EXERCISE OBJECTIVE:
Reproduce every line of the following data without changing anything.

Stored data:
==============================

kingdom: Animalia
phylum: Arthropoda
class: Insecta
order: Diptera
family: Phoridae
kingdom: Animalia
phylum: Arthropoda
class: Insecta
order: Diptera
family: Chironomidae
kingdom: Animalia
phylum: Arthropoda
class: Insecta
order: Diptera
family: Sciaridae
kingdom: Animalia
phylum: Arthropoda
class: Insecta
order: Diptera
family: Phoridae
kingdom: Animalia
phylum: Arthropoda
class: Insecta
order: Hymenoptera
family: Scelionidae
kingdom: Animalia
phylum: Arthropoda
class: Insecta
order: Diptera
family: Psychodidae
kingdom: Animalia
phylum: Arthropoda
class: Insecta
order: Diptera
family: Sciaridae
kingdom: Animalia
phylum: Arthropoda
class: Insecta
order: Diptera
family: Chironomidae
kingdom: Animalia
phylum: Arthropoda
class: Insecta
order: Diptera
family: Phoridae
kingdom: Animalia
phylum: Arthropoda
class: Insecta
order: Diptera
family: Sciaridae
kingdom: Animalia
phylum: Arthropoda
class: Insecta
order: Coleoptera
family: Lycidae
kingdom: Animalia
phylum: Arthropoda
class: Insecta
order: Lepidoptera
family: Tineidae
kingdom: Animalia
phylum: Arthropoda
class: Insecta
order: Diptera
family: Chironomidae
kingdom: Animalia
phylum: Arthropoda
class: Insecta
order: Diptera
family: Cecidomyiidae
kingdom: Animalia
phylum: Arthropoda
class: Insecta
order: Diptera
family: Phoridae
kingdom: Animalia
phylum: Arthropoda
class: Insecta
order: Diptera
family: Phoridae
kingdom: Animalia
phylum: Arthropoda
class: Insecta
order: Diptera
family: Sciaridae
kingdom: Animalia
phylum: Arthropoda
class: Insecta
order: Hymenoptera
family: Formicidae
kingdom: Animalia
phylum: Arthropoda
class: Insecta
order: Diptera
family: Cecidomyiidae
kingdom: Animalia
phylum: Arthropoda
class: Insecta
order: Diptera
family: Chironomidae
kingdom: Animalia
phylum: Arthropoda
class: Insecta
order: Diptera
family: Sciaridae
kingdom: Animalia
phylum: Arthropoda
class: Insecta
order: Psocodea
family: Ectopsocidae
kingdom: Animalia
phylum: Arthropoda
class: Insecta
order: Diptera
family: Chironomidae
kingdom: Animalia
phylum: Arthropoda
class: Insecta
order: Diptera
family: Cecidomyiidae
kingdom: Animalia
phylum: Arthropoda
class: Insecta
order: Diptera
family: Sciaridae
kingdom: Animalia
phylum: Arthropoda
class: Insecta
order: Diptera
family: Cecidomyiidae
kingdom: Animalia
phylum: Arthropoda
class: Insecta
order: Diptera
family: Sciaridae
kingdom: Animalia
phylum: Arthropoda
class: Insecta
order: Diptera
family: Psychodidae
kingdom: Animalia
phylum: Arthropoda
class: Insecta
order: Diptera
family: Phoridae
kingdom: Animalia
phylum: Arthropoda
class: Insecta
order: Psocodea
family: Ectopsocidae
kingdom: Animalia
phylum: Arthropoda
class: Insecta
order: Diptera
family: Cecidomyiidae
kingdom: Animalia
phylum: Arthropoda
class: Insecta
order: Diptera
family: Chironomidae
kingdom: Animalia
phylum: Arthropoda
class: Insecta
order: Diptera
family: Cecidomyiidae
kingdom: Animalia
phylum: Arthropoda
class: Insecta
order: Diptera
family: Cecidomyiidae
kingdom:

==============================

PROBLEM SOLUTION:
kingdom: Animalia
phylum: Arthropoda
class: Insecta
order: Diptera
family: Phoridae
kingdom: Animalia
phylum: Arthropoda
class: Insecta
order: Diptera
family: Chironomidae
kingdom: Animalia
phylum: Arthropoda
class: Insecta
order: Diptera
family: Sciaridae
kingdom: Animalia
phylum: Arthropoda
class: Insecta
order: Diptera
family: Phoridae
kingdom: Animalia
phylum: Arthropoda
class: Insecta
order: Hymenoptera
family: Scelionidae
kingdom: Animalia
phylum: Arthropoda
class: Insecta
order: Diptera
family: Psychodidae
kingdom: Animalia
phylum: Arthropoda
class: Insecta
order: Diptera
family: Sciaridae
kingdom: Animalia
phylum: Arthropoda
class: Insecta
order: Diptera
family: Chironomidae
kingdom: Animalia
phylum: Arthropoda
class: Insecta
order: Diptera
family: Phoridae
kingdom: Animalia
phylum: Arthropoda
class: Insecta
order: Diptera
family: Sciaridae
kingdom: Animalia
phylum: Arthropoda
class: Insecta
order: Coleoptera
family: Lycidae
kingdom: Animalia
phylum: Arthropoda
class: Insecta
order: Lepidoptera
family: Tineidae
kingdom: Animalia
phylum: Arthropoda
class: Insecta
order: Diptera
family: Chironomidae
kingdom: Animalia
phylum: Arthropoda
class: Insecta
order: Diptera
family: Cecidomyiidae
kingdom: Animalia
phylum: Arthropoda
class: Insecta
order: Diptera
family: Phoridae
kingdom: Animalia
phylum: Arthropoda
class: Insecta
order: Diptera
family: Phoridae
kingdom: Animalia
phylum: Arthropoda
class: Insecta
order: Diptera
family: Sciaridae
kingdom: Animalia
phylum: Arthropoda
class: Insecta
order: Hymenoptera
family: Formicidae
kingdom: Animalia
phylum: Arthropoda
class: Insecta
order: Diptera
family: Cecidomyiidae
kingdom: Animalia
phylum: Arthropoda
class: Insecta
order: Diptera
family: Chironomidae
kingdom: Animalia
phylum: Arthropoda
class: Insecta
order: Diptera
family: Sciaridae
kingdom: Animalia
phylum: Arthropoda
class: Insecta
order: Psocodea
family: Ectopsocidae
kingdom: Animalia
phylum: Arthropoda
class: Insecta
order: Diptera
family: Chironomidae
kingdom: Animalia
phylum: Arthropoda
class: Insecta
order: Diptera
family: Cecidomyiidae
kingdom: Animalia
phylum: Arthropoda
class: Insecta
order: Diptera
family: Sciaridae
kingdom: Animalia
phylum: Arthropoda
class: Insecta
order: Diptera
family: Cecidomyiidae
kingdom: Animalia
phylum: Arthropoda
class: Insecta
order: Diptera
family: Sciaridae
kingdom: Animalia
phylum: Arthropoda
class: Insecta
order: Diptera
family: Psychodidae
kingdom: Animalia
phylum: Arthropoda
class: Insecta
order: Diptera
family: Phoridae
kingdom: Animalia
phylum: Arthropoda
class: Insecta
order: Psocodea
family: Ectopsocidae
kingdom: Animalia
phylum: Arthropoda
class: Insecta
order: Diptera
family: Cecidomyiidae
kingdom: Animalia
phylum: Arthropoda
class: Insecta
order: Diptera
family: Chironomidae
kingdom: Animalia
phylum: Arthropoda
class: Insecta
order: Diptera
family: Cecidomyiidae
kingdom: Animalia
phylum: Arthropoda
class: Insecta
order: Diptera
family: Cecidomyiidae
kingdom:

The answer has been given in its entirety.